Postmortem continues for five more nights! Thomas is brilliant, of course.

Props/Costumes/Wiki Research Guides

Frantic sourcing...or something.

I spent the morning running around with Paula looking for rugs for the Postmortem stage. And for very large candles. And for a black or tan lace handkerchief. I can’t imagine I’ll do props or costumes again. My gift is very much for organizing and not sourcing. I was dying to be the one running the rehearsal and giving cues last night, and not so much wishing I was the one noting that Thomas had a sticker on the bottom of his shoe and his coat was frayed at the shoulder. Although, frankly, I brushed Kris’ coat before every show. So, I like to obsess about details while controlling everything. How’s that?

Working with Paula is very collaborative, anyway. I looked up at the cast last night and could barely tell I’d had any influence on the costuming at all. We ended up renting much of it, and last night was the first night I’d seen it. Paula taught high school theater here for 30+ years and I think she must be used to doing everything herself. But I’ve loved working with her. She’s such a dear woman and was my cousin’s first love in junior high. I absolutely love being back here in Mississippi sometimes.

Tonight I work until 9pm and then I’m heading back to the theater for any last last minute emergencies before the opening tomorrow. I’m so happy to still be involved with SCT. They are such a gifted community, and I never cease to be amazed at the caliber of performance/costuming/set design they manage to pull off. I’m certainly no theater critic–but I’ve seen Broadway shows and things on tour in Boston, and there is real theater happening in Starkville.

I’ve told this story ad nauseum, but once again, my father and his wife started a community theater in Hattiesburg, Mississippi–Just Over the Rainbow.

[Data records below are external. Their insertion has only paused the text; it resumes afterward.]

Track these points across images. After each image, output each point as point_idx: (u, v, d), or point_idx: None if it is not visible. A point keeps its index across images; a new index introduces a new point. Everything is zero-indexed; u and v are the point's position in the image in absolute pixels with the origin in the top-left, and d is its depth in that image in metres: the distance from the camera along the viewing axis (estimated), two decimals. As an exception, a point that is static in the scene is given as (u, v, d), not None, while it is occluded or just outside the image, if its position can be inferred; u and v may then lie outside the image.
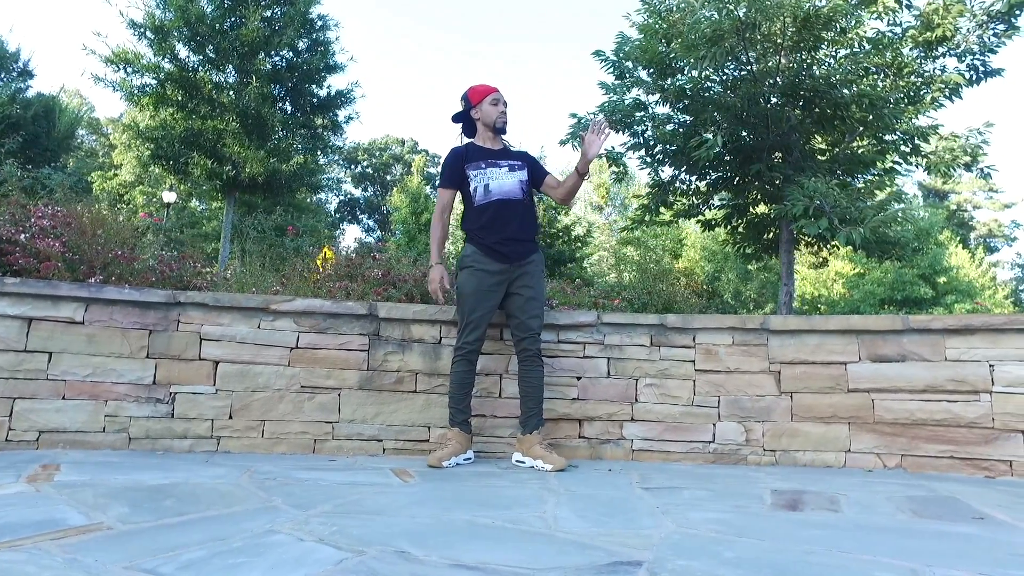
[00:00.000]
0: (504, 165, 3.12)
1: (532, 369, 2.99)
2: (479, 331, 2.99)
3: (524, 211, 3.11)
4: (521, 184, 3.12)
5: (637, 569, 1.43)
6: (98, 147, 28.42)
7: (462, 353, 2.98)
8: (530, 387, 2.98)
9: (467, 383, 3.00)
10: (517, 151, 3.29)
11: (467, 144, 3.21)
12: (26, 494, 2.00)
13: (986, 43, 5.89)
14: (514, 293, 3.03)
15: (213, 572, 1.33)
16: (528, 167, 3.18)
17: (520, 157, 3.22)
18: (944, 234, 20.78)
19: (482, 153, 3.15)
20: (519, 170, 3.14)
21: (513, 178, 3.10)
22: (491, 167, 3.10)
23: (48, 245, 3.58)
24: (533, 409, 2.99)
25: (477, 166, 3.11)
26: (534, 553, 1.55)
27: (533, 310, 3.01)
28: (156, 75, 10.30)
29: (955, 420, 3.05)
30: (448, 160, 3.17)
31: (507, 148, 3.25)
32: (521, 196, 3.11)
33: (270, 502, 2.05)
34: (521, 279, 3.03)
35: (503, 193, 3.06)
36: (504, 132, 3.20)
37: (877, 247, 6.28)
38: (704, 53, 5.21)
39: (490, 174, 3.09)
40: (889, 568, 1.48)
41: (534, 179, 3.19)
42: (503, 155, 3.17)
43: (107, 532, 1.62)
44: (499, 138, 3.22)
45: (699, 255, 18.68)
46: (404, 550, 1.53)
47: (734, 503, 2.23)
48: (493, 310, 3.04)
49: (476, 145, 3.18)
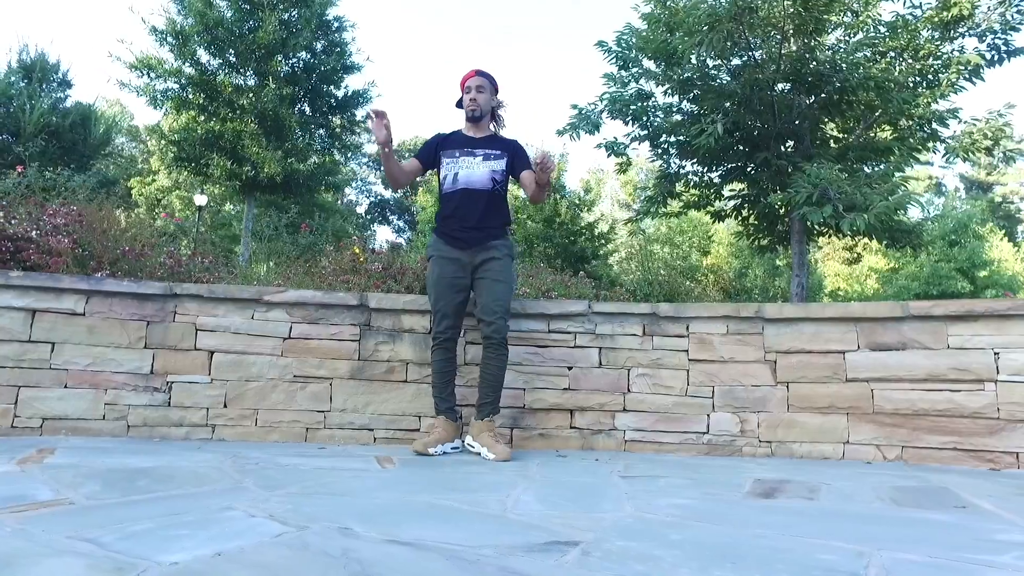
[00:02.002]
0: (480, 154, 3.08)
1: (493, 357, 2.95)
2: (448, 320, 2.98)
3: (489, 201, 3.05)
4: (492, 174, 3.07)
5: (572, 549, 1.42)
6: (137, 154, 29.37)
7: (436, 342, 2.99)
8: (488, 374, 2.96)
9: (447, 372, 3.00)
10: (505, 140, 3.21)
11: (456, 130, 3.22)
12: (11, 474, 2.09)
13: (1008, 21, 5.61)
14: (478, 279, 3.01)
15: (152, 541, 1.36)
16: (509, 157, 3.12)
17: (504, 146, 3.14)
18: (987, 227, 19.98)
19: (461, 141, 3.14)
20: (495, 159, 3.09)
21: (484, 168, 3.06)
22: (465, 156, 3.08)
23: (59, 242, 3.72)
24: (489, 396, 2.96)
25: (451, 155, 3.10)
26: (475, 532, 1.54)
27: (495, 294, 2.96)
28: (177, 79, 10.63)
29: (958, 410, 2.94)
30: (429, 139, 3.25)
31: (494, 135, 3.19)
32: (490, 187, 3.06)
33: (241, 483, 2.09)
34: (484, 264, 3.01)
35: (470, 183, 3.03)
36: (476, 120, 3.12)
37: (887, 235, 6.06)
38: (701, 39, 5.12)
39: (461, 163, 3.07)
40: (836, 551, 1.44)
41: (514, 170, 3.13)
42: (485, 143, 3.13)
43: (68, 507, 1.68)
44: (485, 125, 3.16)
45: (727, 251, 18.36)
46: (348, 527, 1.55)
47: (707, 491, 2.19)
48: (459, 298, 3.01)
49: (461, 132, 3.18)
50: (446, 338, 2.99)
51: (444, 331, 2.98)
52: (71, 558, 1.23)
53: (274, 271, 4.44)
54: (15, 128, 14.25)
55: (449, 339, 3.00)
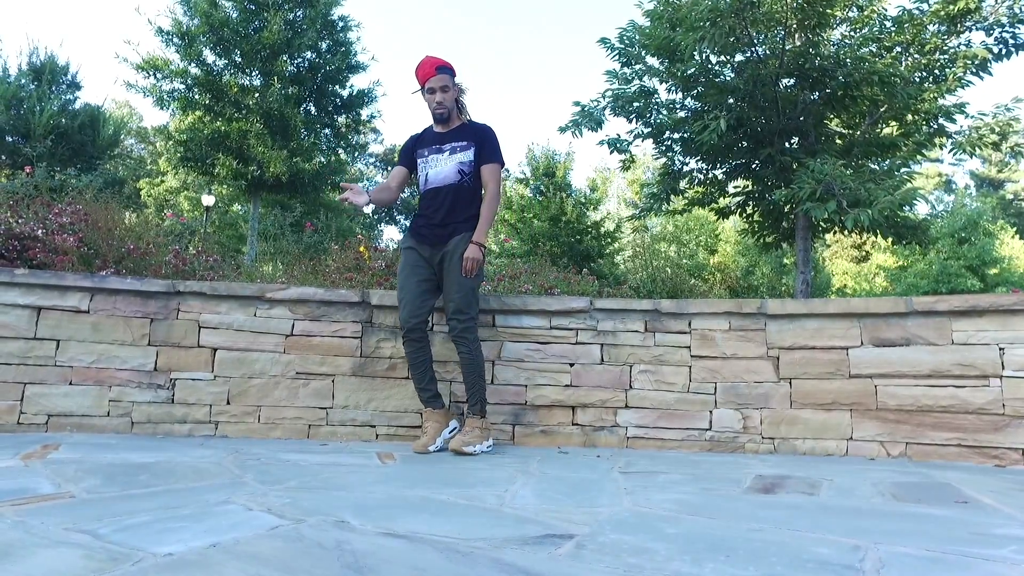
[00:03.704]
0: (447, 149, 3.05)
1: (461, 352, 2.93)
2: (406, 309, 2.92)
3: (456, 195, 3.00)
4: (459, 167, 3.01)
5: (566, 542, 1.41)
6: (146, 155, 29.58)
7: (403, 334, 2.94)
8: (463, 370, 2.95)
9: (419, 362, 2.96)
10: (475, 127, 3.09)
11: (427, 128, 3.18)
12: (14, 468, 2.11)
13: (1016, 14, 5.54)
14: (444, 274, 2.99)
15: (147, 533, 1.37)
16: (476, 147, 3.02)
17: (471, 136, 3.04)
18: (998, 223, 19.79)
19: (431, 139, 3.10)
20: (462, 151, 3.02)
21: (451, 162, 3.02)
22: (433, 153, 3.07)
23: (64, 240, 3.76)
24: (469, 392, 2.96)
25: (422, 154, 3.09)
26: (470, 526, 1.55)
27: (453, 288, 2.92)
28: (184, 80, 10.70)
29: (963, 406, 2.91)
30: (404, 143, 3.23)
31: (462, 126, 3.08)
32: (456, 180, 3.01)
33: (241, 478, 2.10)
34: (447, 258, 2.97)
35: (438, 181, 3.02)
36: (444, 120, 3.05)
37: (891, 230, 6.01)
38: (703, 34, 5.09)
39: (431, 161, 3.06)
40: (832, 544, 1.43)
41: (479, 159, 3.02)
42: (452, 136, 3.06)
43: (69, 500, 1.69)
44: (453, 119, 3.07)
45: (733, 249, 18.28)
46: (344, 520, 1.55)
47: (707, 486, 2.18)
48: (422, 288, 2.96)
49: (430, 130, 3.15)
50: (410, 328, 2.91)
51: (407, 320, 2.91)
52: (67, 549, 1.25)
53: (281, 271, 4.46)
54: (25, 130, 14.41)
55: (413, 329, 2.92)
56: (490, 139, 3.06)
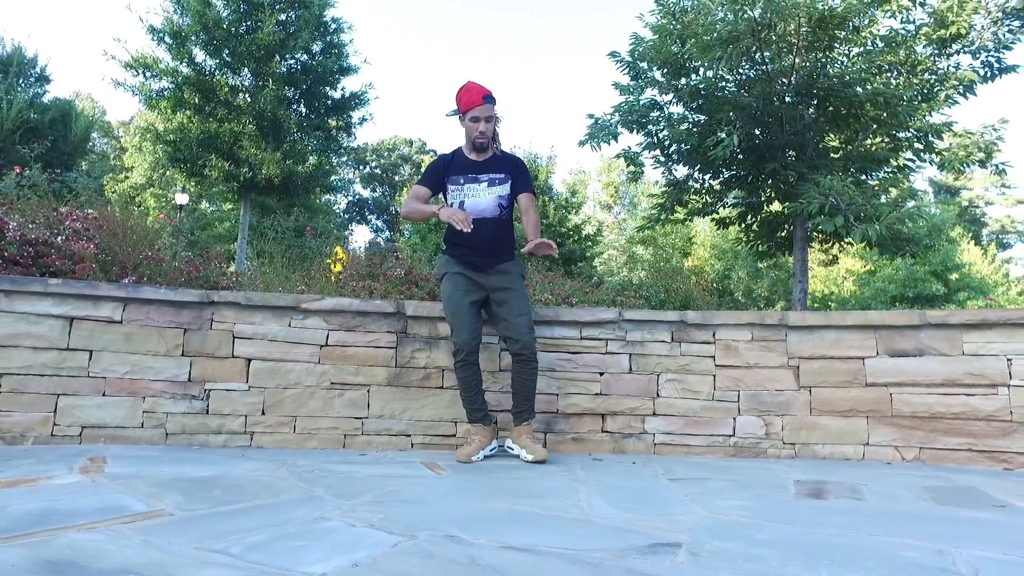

It’s still going, though I have a feeling it’s not quite as good as SCT. So, it’s possibly in my blood. My maternal grandmother was a theater and speech teacher at Louisville (MS) High for years and years. And I did theater in high school–even stage managing. Maybe I’m just coming back to something I’ve been missing all this time.

More on Library 2.0 after I kill off my CV tonight. I’ve had an idea that I’ve proposed to my department (I’m the liaison to an ag department here at MSU) for their grad students to work with me on a wiki to develop an “agriculture portal.” We’ll see what he says. It turns out my colleague Brad (as far as work goes, we think almost exactly alike on many things–it’s scary) had already proposed something similar to his supervisor. I, of course, am forging ahead and I’ll apologize later if someone gets upset. It’s just that I really want to have a collaborative Research Guide, and I can’t do it on our website right now. So…if I develop it off the website, then I could present it to the PTB as a fait accompli. (That was for you.) So that’s my latest brainstorm. We’ll see what happens.